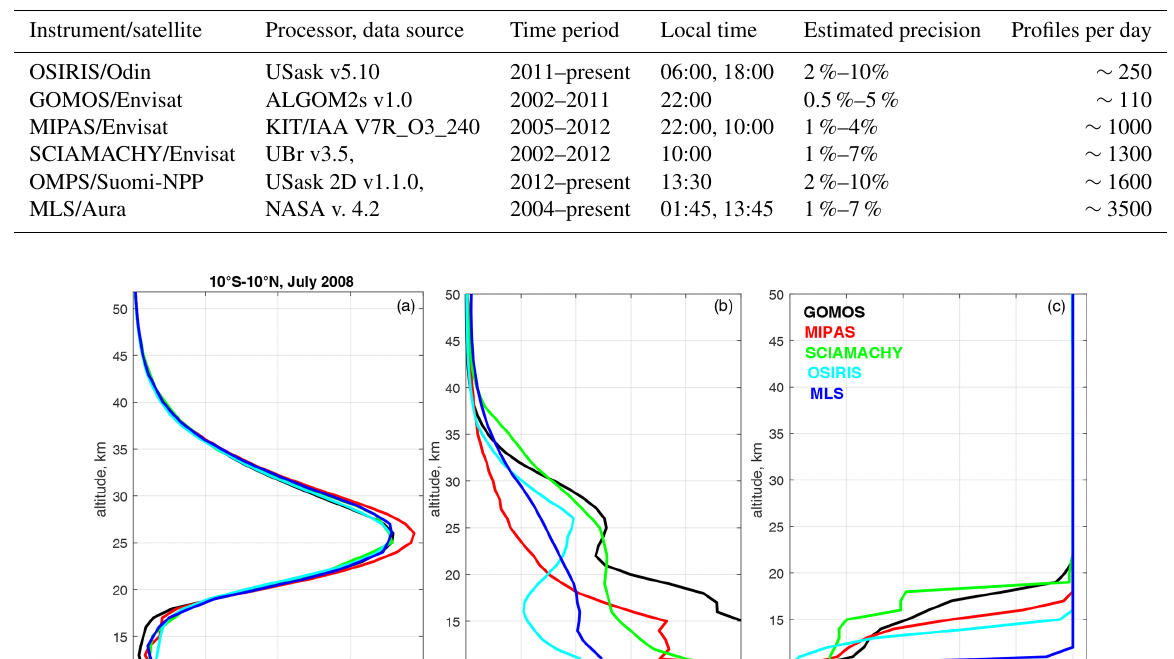
Table 1. Information about the datasets used in the analyses.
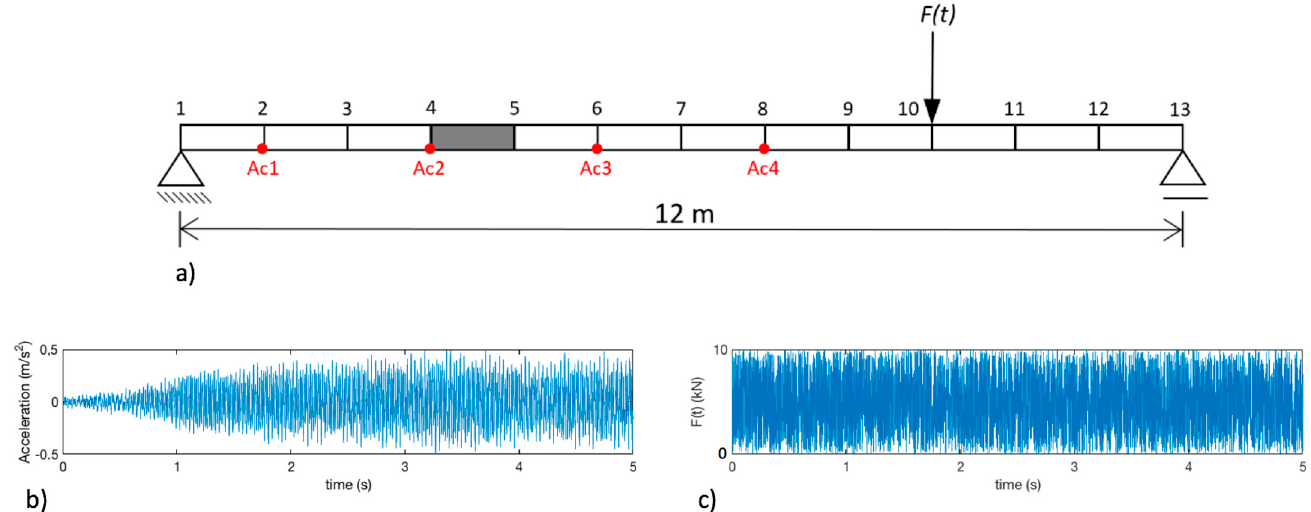
Figure 4. Numerical application—simply supported beam. ( a ) FEM model. ( b ) Typical numerical response. ( c ) Typical excitation force. Table 1. Variation of the numerical beam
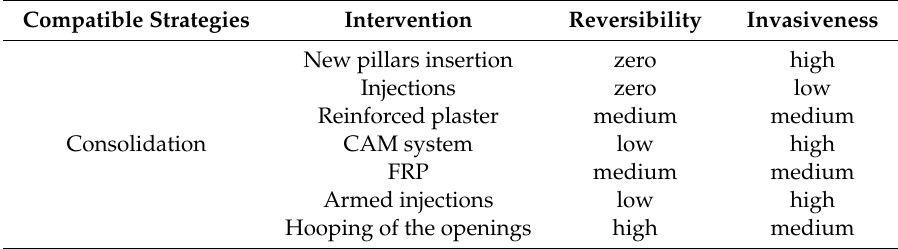
Table 3. Summary of the structural interventions studied for the stone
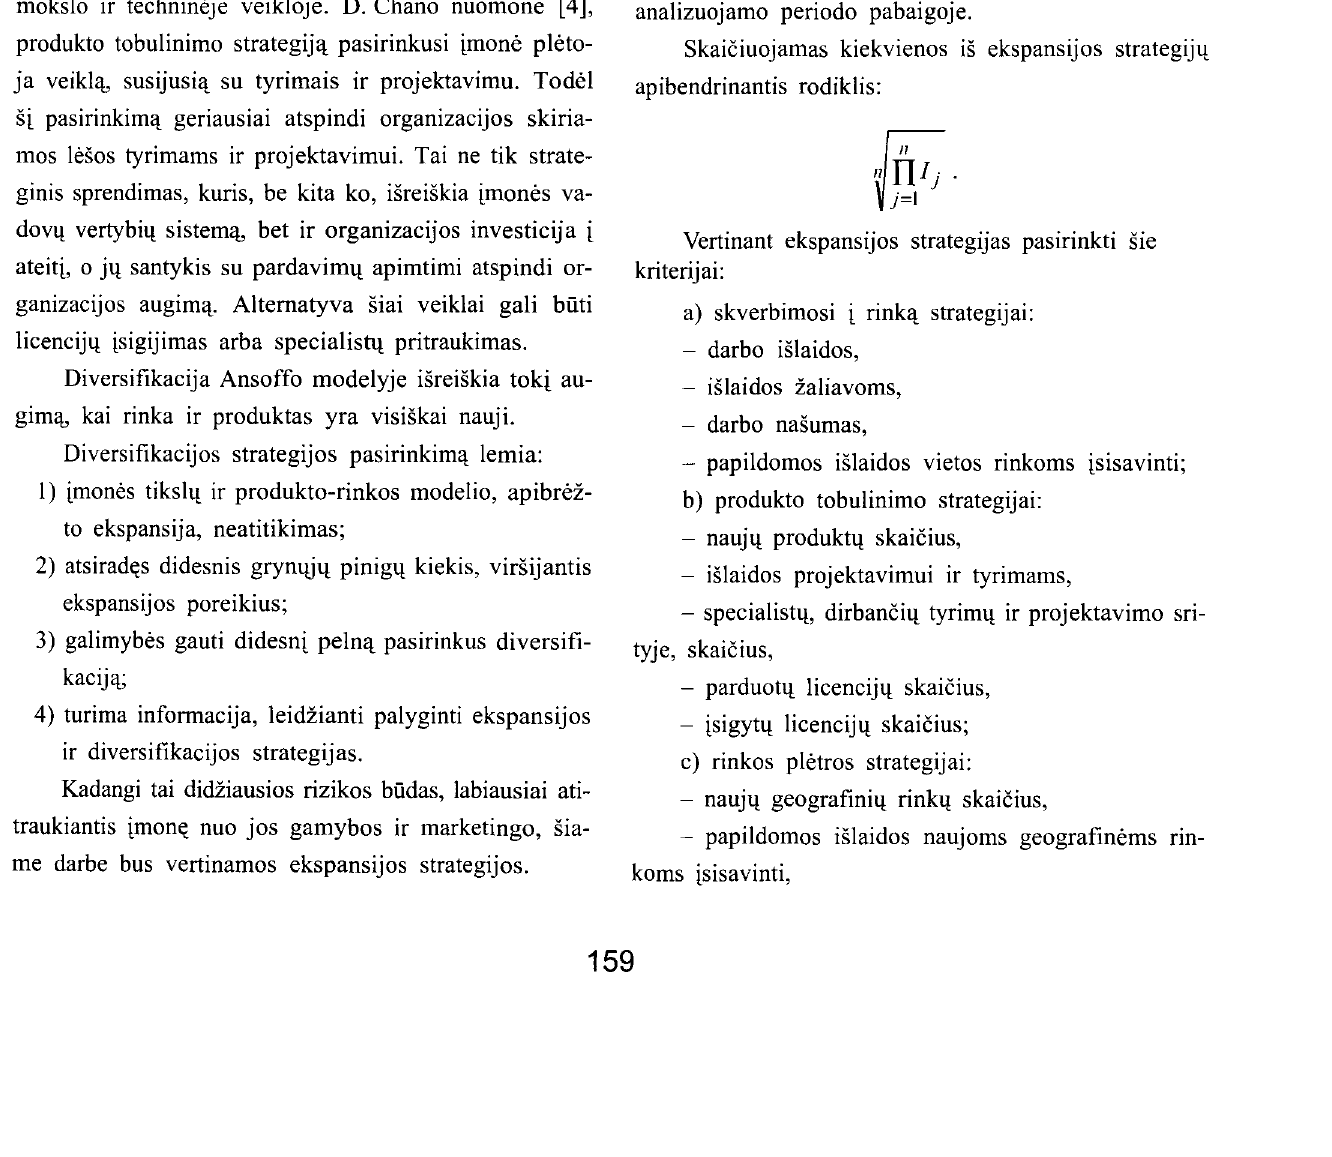
rna uzimant naujus rinkos segmentus, siulant nauj~ pro dukt<l_ ar skverbiantis i naujas geografines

→ **Exercise directions**
A word-for-word copy of the lines from the one with "Figure 4. Numerical" through the last line of the data above is required, with both end lines included and no pictures.

→ **Answer area**
Figure 4. Numerical application—simply supported beam. ( a ) FEM model. ( b ) Typical numerical response. ( c ) Typical excitation force. Table 1. Variation of the numerical beam
Table 3. Summary of the structural interventions studied for the stone
rna uzimant naujus rinkos segmentus, siulant nauj~ pro dukt<l_ ar skverbiantis i naujas geografines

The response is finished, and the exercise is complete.